## ABOUT THIS EXERCISE
From the records below, take each line where the string "コントロールパネルがない場合" shows up and copy it.

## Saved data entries
★ ★ ★ ★ ★ ★ ★
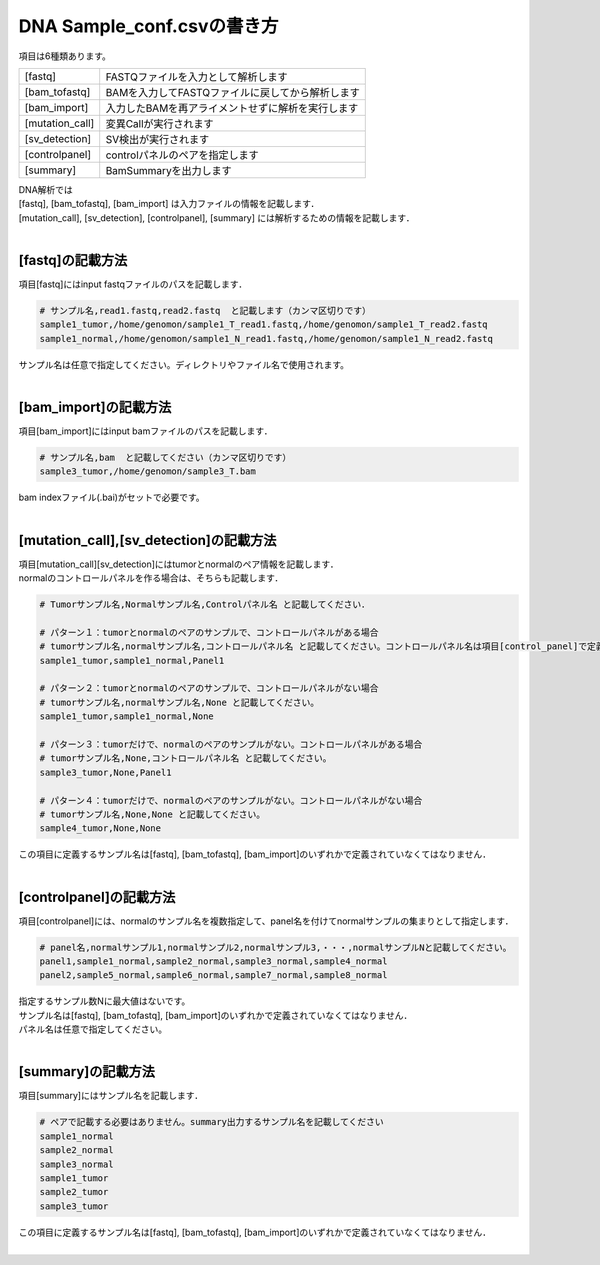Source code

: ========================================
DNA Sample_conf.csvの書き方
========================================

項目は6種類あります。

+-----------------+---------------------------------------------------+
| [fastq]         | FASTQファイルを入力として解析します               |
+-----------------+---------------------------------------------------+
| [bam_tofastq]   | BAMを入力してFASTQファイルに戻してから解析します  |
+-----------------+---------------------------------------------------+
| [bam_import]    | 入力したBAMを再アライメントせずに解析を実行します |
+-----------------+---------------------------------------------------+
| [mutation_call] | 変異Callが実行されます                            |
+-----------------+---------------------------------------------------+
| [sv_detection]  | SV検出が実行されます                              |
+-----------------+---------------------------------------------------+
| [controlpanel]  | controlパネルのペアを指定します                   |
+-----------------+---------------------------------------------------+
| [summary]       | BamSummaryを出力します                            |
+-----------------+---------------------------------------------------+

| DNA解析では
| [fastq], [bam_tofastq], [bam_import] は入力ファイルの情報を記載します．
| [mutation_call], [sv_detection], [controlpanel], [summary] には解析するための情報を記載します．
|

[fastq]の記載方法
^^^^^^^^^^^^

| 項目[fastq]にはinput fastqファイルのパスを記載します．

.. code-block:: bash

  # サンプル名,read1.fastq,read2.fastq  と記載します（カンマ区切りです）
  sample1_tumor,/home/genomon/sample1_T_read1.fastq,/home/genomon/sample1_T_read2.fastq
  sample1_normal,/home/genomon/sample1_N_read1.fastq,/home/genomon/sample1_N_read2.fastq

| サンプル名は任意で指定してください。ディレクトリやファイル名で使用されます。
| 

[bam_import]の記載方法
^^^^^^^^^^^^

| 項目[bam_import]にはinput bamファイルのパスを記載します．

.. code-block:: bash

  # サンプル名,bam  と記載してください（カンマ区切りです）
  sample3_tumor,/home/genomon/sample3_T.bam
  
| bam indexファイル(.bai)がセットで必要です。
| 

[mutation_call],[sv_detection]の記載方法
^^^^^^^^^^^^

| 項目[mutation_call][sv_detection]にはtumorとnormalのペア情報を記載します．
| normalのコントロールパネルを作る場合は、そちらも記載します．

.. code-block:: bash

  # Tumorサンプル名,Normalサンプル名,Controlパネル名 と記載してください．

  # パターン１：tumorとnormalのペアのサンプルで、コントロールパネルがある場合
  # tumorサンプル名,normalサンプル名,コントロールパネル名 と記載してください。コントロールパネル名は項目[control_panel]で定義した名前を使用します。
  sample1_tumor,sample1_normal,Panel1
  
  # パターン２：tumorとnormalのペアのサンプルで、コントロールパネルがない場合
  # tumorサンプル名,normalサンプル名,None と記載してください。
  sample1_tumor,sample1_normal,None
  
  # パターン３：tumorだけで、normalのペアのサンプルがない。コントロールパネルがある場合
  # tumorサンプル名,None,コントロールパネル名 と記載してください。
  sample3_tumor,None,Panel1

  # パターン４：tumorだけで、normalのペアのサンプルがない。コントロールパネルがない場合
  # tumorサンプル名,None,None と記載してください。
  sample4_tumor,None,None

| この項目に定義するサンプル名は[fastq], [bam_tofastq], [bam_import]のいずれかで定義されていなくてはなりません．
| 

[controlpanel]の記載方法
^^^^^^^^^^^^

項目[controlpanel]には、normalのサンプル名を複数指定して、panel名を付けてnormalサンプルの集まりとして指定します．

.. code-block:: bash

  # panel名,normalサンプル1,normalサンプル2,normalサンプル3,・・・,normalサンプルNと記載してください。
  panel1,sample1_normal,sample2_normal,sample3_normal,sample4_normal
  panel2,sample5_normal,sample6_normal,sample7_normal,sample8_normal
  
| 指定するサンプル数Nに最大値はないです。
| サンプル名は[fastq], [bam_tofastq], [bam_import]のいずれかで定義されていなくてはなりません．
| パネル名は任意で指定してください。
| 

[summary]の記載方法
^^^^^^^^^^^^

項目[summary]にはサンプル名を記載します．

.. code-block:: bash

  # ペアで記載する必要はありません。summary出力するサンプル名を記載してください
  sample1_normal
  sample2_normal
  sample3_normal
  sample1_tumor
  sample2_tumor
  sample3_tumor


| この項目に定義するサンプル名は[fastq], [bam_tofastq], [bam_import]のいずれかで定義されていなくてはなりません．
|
★ ★ ★ ★ ★ ★ ★
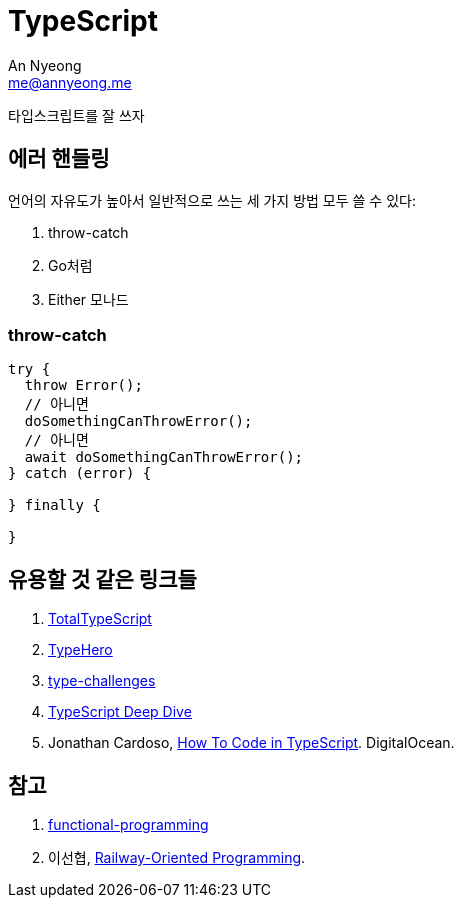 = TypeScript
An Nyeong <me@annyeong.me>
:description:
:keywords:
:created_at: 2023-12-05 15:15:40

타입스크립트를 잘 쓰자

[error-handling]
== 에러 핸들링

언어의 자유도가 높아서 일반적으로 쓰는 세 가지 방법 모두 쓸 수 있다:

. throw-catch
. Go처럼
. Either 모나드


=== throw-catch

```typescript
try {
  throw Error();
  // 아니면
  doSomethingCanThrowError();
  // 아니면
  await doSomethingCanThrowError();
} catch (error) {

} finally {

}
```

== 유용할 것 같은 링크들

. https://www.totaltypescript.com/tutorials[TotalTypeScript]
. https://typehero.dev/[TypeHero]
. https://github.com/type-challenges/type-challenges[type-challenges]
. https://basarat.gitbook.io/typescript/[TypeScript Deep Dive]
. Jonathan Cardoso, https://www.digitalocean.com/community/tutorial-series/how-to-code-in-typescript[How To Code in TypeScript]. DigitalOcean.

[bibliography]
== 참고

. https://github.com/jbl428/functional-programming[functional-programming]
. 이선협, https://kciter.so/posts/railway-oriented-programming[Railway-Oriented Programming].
★ ★ ★ ★ ★ ★ ★
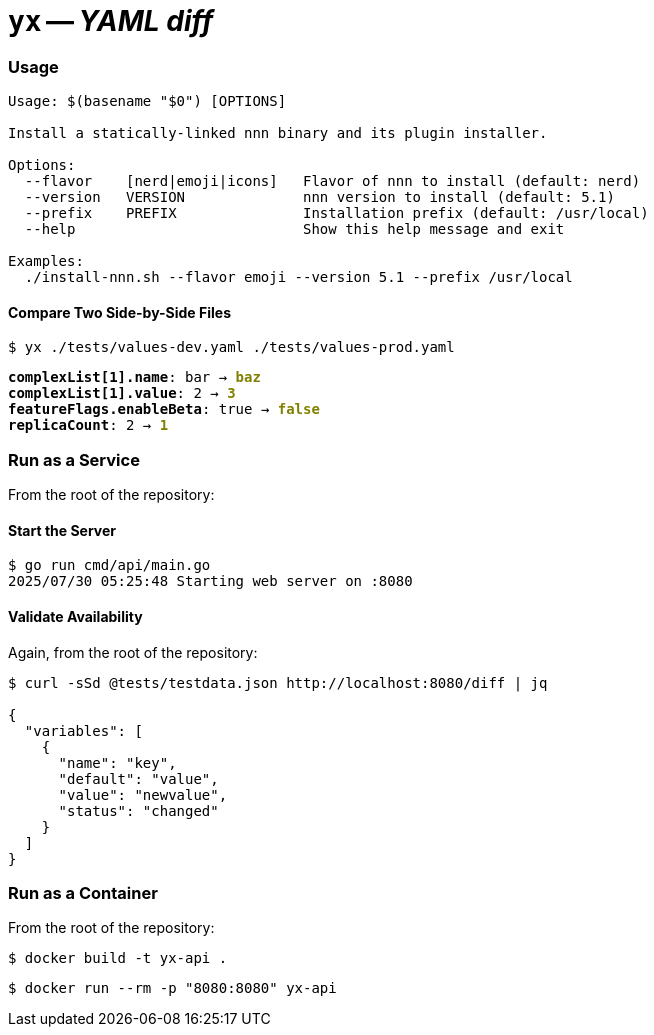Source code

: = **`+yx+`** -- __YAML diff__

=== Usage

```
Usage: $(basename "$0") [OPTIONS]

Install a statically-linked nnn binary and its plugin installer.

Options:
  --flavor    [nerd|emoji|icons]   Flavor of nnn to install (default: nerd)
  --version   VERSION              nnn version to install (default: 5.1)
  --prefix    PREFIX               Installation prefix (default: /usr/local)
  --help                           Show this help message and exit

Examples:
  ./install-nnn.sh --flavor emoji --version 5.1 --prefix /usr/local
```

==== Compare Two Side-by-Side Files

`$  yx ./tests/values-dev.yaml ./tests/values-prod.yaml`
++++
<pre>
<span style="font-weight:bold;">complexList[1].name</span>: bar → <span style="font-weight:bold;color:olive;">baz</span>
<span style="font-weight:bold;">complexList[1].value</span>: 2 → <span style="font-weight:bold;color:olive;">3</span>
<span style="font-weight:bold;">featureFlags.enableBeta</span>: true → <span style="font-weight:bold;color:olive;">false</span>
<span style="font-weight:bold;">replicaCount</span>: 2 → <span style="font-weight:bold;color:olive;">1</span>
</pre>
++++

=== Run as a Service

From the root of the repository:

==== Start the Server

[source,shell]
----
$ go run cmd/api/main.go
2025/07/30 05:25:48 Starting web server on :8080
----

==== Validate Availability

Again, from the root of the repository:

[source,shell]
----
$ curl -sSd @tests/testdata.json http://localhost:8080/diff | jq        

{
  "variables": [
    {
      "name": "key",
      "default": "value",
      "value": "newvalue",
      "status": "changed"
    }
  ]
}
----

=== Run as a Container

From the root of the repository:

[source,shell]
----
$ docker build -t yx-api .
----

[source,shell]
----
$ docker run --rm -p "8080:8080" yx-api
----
★ ★ ★ ★ ★ ★ ★
## YOUR RESPONSE
  # パターン２：tumorとnormalのペアのサンプルで、コントロールパネルがない場合
  # パターン４：tumorだけで、normalのペアのサンプルがない。コントロールパネルがない場合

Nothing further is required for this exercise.